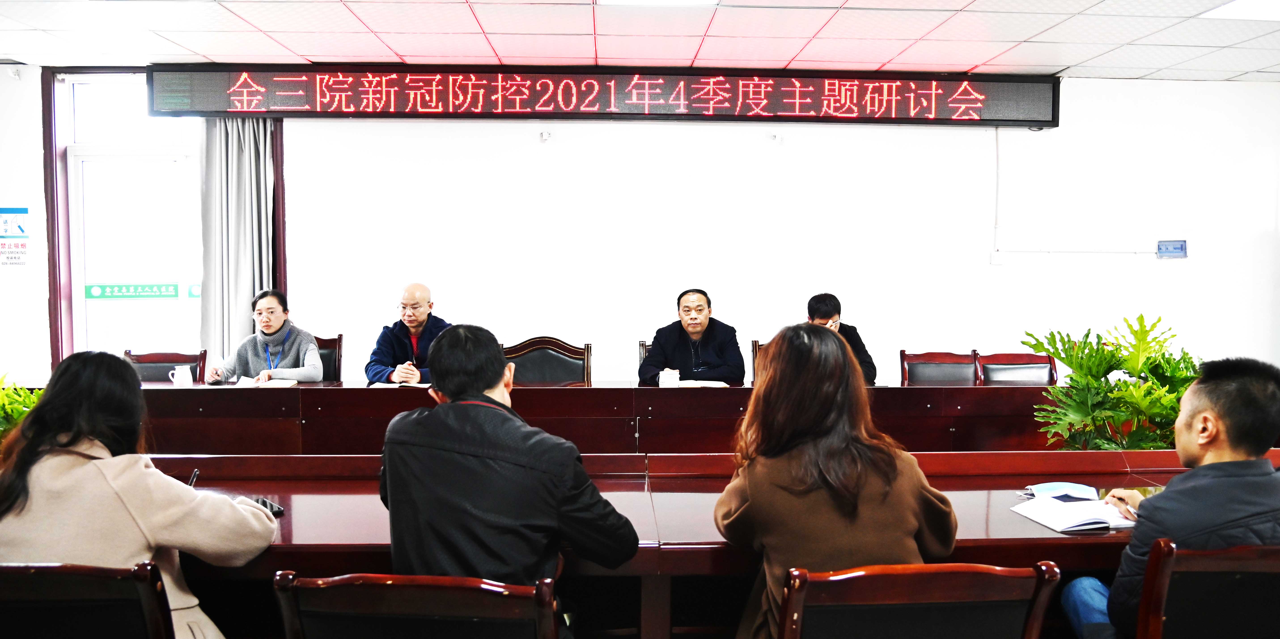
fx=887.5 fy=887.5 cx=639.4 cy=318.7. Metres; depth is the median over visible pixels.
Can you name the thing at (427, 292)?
man
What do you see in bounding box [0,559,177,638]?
chair
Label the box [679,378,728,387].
notebook
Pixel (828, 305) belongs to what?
man
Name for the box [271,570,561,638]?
chair
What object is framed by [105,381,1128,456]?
conference table
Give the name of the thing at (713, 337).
man
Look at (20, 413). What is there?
plant
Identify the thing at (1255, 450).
man
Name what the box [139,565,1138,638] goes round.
floor
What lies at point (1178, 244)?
electrical box
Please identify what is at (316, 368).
woman
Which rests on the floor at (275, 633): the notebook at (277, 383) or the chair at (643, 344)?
the chair at (643, 344)
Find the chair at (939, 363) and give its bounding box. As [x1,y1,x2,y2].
[898,349,977,385]
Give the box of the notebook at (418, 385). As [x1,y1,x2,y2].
[369,381,430,387]
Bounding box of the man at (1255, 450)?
[1061,354,1279,638]
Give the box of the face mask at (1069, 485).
[1027,481,1101,501]
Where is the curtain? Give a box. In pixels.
[198,115,280,361]
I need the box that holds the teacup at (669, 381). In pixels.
[658,367,680,386]
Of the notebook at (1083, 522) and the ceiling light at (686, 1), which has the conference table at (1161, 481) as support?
the notebook at (1083, 522)
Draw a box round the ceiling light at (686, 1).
[599,0,720,6]
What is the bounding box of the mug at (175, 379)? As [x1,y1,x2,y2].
[170,365,193,386]
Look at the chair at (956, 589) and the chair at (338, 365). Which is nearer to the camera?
the chair at (956, 589)
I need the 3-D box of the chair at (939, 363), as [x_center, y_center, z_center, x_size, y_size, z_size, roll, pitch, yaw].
[1.703,0.618,5.012,0.541,0.836,0.553,0,3,-2]
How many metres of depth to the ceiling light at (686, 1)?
4.16 m
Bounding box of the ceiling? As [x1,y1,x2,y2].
[0,0,1279,80]
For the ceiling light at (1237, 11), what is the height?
0.039 m
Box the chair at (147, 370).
[123,349,206,382]
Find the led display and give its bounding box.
[147,64,1061,125]
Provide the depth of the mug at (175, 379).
4.35 m
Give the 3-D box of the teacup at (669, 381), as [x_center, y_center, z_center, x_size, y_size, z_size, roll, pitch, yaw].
[0.142,0.293,4.269,0.097,0.104,0.084,0,3,-2]
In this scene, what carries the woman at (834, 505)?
on the chair at (956, 589)
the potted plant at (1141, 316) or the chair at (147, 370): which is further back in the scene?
the chair at (147, 370)
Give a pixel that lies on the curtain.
(249, 294)
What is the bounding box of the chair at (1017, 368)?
[974,350,1057,385]
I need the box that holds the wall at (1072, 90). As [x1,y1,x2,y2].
[0,69,1279,388]
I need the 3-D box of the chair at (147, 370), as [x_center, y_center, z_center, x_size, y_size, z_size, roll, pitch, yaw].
[-2.711,0.620,4.925,0.555,0.847,0.561,0,3,-2]
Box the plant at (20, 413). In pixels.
[0,373,43,445]
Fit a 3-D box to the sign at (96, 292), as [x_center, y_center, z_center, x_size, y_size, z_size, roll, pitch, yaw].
[-3.275,-0.183,5.874,0.786,0.095,0.021,0,3,-2]
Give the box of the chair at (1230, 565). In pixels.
[1132,540,1279,638]
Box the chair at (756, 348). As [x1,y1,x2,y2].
[750,338,765,383]
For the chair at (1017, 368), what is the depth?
5.11 m
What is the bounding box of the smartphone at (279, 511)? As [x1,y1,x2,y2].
[253,496,284,515]
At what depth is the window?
5.71 m
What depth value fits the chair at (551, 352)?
5.03 m
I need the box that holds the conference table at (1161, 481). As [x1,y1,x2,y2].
[118,450,1272,638]
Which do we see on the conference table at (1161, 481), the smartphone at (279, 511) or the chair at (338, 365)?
the smartphone at (279, 511)
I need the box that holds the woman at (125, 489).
[0,352,279,638]
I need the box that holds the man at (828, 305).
[804,292,876,384]
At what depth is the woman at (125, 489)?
1.79 m
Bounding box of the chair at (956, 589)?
[770,559,1062,638]
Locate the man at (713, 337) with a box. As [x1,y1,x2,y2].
[636,288,747,384]
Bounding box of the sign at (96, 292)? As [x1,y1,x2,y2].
[86,281,202,298]
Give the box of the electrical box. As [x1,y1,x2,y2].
[1156,239,1188,257]
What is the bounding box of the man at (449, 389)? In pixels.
[376,323,640,635]
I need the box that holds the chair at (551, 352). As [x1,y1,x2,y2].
[500,336,592,384]
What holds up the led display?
attached to the wall at (1072, 90)
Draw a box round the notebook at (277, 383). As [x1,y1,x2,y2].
[233,377,297,386]
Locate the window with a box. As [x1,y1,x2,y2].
[42,70,206,364]
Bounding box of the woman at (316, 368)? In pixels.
[204,287,323,382]
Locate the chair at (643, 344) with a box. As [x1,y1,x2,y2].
[637,340,648,371]
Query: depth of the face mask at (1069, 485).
2.42 m
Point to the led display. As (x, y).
(347, 107)
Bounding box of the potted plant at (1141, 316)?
[1021,313,1200,451]
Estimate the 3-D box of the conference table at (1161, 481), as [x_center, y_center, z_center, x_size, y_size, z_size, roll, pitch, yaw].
[0.013,0.822,2.476,5.009,0.727,1.269,0,3,-2]
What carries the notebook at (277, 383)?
on the conference table at (186, 398)
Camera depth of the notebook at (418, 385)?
4.34 m
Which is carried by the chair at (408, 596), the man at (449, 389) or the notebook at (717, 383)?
the man at (449, 389)
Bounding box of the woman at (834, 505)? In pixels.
[714,323,956,638]
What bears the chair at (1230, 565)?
on the floor at (275, 633)
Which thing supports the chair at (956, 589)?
on the floor at (275, 633)
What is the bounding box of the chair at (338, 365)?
[314,333,342,381]
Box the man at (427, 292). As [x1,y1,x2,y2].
[365,282,449,383]
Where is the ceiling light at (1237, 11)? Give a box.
[1201,0,1279,19]
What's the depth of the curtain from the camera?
5.55 m
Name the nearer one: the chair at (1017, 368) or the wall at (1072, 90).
the chair at (1017, 368)
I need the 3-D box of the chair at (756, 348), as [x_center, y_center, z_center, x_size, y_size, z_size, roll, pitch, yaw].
[0.945,0.582,5.305,0.533,0.869,0.576,0,3,-2]
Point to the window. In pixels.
(79, 274)
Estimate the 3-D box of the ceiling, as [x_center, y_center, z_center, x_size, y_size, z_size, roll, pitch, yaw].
[0.093,-1.453,2.389,10.182,0.117,7.192,0,3,-2]
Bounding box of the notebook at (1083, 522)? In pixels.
[1010,494,1137,532]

Exercise directions> Reproduce the full listing verbatim so that only the pictures are missing.

Problem solution>
fx=887.5 fy=887.5 cx=639.4 cy=318.7. Metres; depth is the median over visible pixels.
Can you name the thing at (427, 292)?
man
What do you see in bounding box [0,559,177,638]?
chair
Label the box [679,378,728,387].
notebook
Pixel (828, 305) belongs to what?
man
Name for the box [271,570,561,638]?
chair
What object is framed by [105,381,1128,456]?
conference table
Give the name of the thing at (713, 337).
man
Look at (20, 413). What is there?
plant
Identify the thing at (1255, 450).
man
Name what the box [139,565,1138,638] goes round.
floor
What lies at point (1178, 244)?
electrical box
Please identify what is at (316, 368).
woman
Which rests on the floor at (275, 633): the notebook at (277, 383) or the chair at (643, 344)?
the chair at (643, 344)
Find the chair at (939, 363) and give its bounding box. As [x1,y1,x2,y2].
[898,349,977,385]
Give the box of the notebook at (418, 385). As [x1,y1,x2,y2].
[369,381,430,387]
Bounding box of the man at (1255, 450)?
[1061,354,1279,638]
Give the box of the face mask at (1069, 485).
[1027,481,1101,501]
Where is the curtain? Give a box. In pixels.
[198,115,280,361]
I need the box that holds the teacup at (669, 381). In pixels.
[658,367,680,386]
Of the notebook at (1083, 522) and the ceiling light at (686, 1), which has the conference table at (1161, 481) as support?
the notebook at (1083, 522)
Draw a box round the ceiling light at (686, 1).
[599,0,720,6]
What is the bounding box of the mug at (175, 379)? As [x1,y1,x2,y2].
[170,365,193,386]
Look at the chair at (956, 589) and the chair at (338, 365). Which is nearer to the camera?
the chair at (956, 589)
I need the 3-D box of the chair at (939, 363), as [x_center, y_center, z_center, x_size, y_size, z_size, roll, pitch, yaw].
[1.703,0.618,5.012,0.541,0.836,0.553,0,3,-2]
How many metres of depth to the ceiling light at (686, 1)?
4.16 m
Bounding box of the ceiling? As [x1,y1,x2,y2].
[0,0,1279,80]
For the ceiling light at (1237, 11), what is the height?
0.039 m
Box the chair at (147, 370).
[123,349,206,382]
Find the led display and give its bounding box.
[147,64,1061,125]
Provide the depth of the mug at (175, 379).
4.35 m
Give the 3-D box of the teacup at (669, 381), as [x_center, y_center, z_center, x_size, y_size, z_size, roll, pitch, yaw].
[0.142,0.293,4.269,0.097,0.104,0.084,0,3,-2]
In this scene, what carries the woman at (834, 505)?
on the chair at (956, 589)
the potted plant at (1141, 316) or the chair at (147, 370): which is further back in the scene?
the chair at (147, 370)
Give a pixel that lies on the curtain.
(249, 294)
What is the bounding box of the chair at (1017, 368)?
[974,350,1057,385]
I need the box that holds the wall at (1072, 90). As [x1,y1,x2,y2].
[0,69,1279,388]
I need the 3-D box of the chair at (147, 370), as [x_center, y_center, z_center, x_size, y_size, z_size, roll, pitch, yaw].
[-2.711,0.620,4.925,0.555,0.847,0.561,0,3,-2]
Box the plant at (20, 413). In pixels.
[0,373,43,445]
Fit a 3-D box to the sign at (96, 292), as [x_center, y_center, z_center, x_size, y_size, z_size, roll, pitch, yaw].
[-3.275,-0.183,5.874,0.786,0.095,0.021,0,3,-2]
Give the box of the chair at (1230, 565). In pixels.
[1132,540,1279,638]
Box the chair at (756, 348). As [x1,y1,x2,y2].
[750,338,765,383]
For the chair at (1017, 368), what is the depth?
5.11 m
What is the bounding box of the smartphone at (279, 511)? As [x1,y1,x2,y2].
[253,496,284,515]
At what depth is the window?
5.71 m
What depth value fits the chair at (551, 352)?
5.03 m
I need the box that holds the conference table at (1161, 481). As [x1,y1,x2,y2].
[118,450,1272,638]
Which do we see on the conference table at (1161, 481), the smartphone at (279, 511) or the chair at (338, 365)?
the smartphone at (279, 511)
I need the box that holds the woman at (125, 489).
[0,352,279,638]
I need the box that holds the man at (828, 305).
[804,292,876,384]
At what depth is the woman at (125, 489)?
1.79 m
Bounding box of the chair at (956, 589)?
[770,559,1062,638]
Locate the man at (713, 337) with a box. As [x1,y1,x2,y2].
[636,288,747,384]
Bounding box of the sign at (96, 292)? As [x1,y1,x2,y2].
[86,281,202,298]
Give the box of the electrical box. As [x1,y1,x2,y2].
[1156,239,1188,257]
What is the bounding box of the man at (449, 389)? In pixels.
[376,323,640,635]
I need the box that holds the chair at (551, 352). As [x1,y1,x2,y2].
[500,336,592,384]
What holds up the led display?
attached to the wall at (1072, 90)
Draw a box round the notebook at (277, 383). As [x1,y1,x2,y2].
[233,377,297,386]
Locate the window with a box. As [x1,y1,x2,y2].
[42,70,206,364]
Bounding box of the woman at (316, 368)? In pixels.
[204,287,323,382]
Locate the chair at (643, 344) with a box. As [x1,y1,x2,y2].
[637,340,648,371]
Query: depth of the face mask at (1069, 485).
2.42 m
Point to the led display. As (x, y).
(347, 107)
Bounding box of the potted plant at (1141, 316)?
[1021,313,1200,451]
Estimate the 3-D box of the conference table at (1161, 481), as [x_center, y_center, z_center, x_size, y_size, z_size, roll, pitch, yaw].
[0.013,0.822,2.476,5.009,0.727,1.269,0,3,-2]
What carries the notebook at (277, 383)?
on the conference table at (186, 398)
Camera depth of the notebook at (418, 385)?
4.34 m
Which is carried by the chair at (408, 596), the man at (449, 389) or the notebook at (717, 383)?
the man at (449, 389)
Bounding box of the woman at (834, 505)? In pixels.
[714,323,956,638]
What bears the chair at (1230, 565)?
on the floor at (275, 633)
Which thing supports the chair at (956, 589)?
on the floor at (275, 633)
What is the bounding box of the chair at (338, 365)?
[314,333,342,381]
Box the man at (427, 292). As [x1,y1,x2,y2].
[365,282,449,383]
Where is the ceiling light at (1237, 11)? Give a box.
[1201,0,1279,19]
What's the depth of the curtain from the camera?
5.55 m
Name the nearer one: the chair at (1017, 368) or the wall at (1072, 90).
the chair at (1017, 368)
I need the 3-D box of the chair at (756, 348), as [x_center, y_center, z_center, x_size, y_size, z_size, roll, pitch, yaw].
[0.945,0.582,5.305,0.533,0.869,0.576,0,3,-2]
Point to the window. In pixels.
(79, 274)
Estimate the 3-D box of the ceiling, as [x_center, y_center, z_center, x_size, y_size, z_size, roll, pitch, yaw].
[0.093,-1.453,2.389,10.182,0.117,7.192,0,3,-2]
Bounding box of the notebook at (1083, 522)? In pixels.
[1010,494,1137,532]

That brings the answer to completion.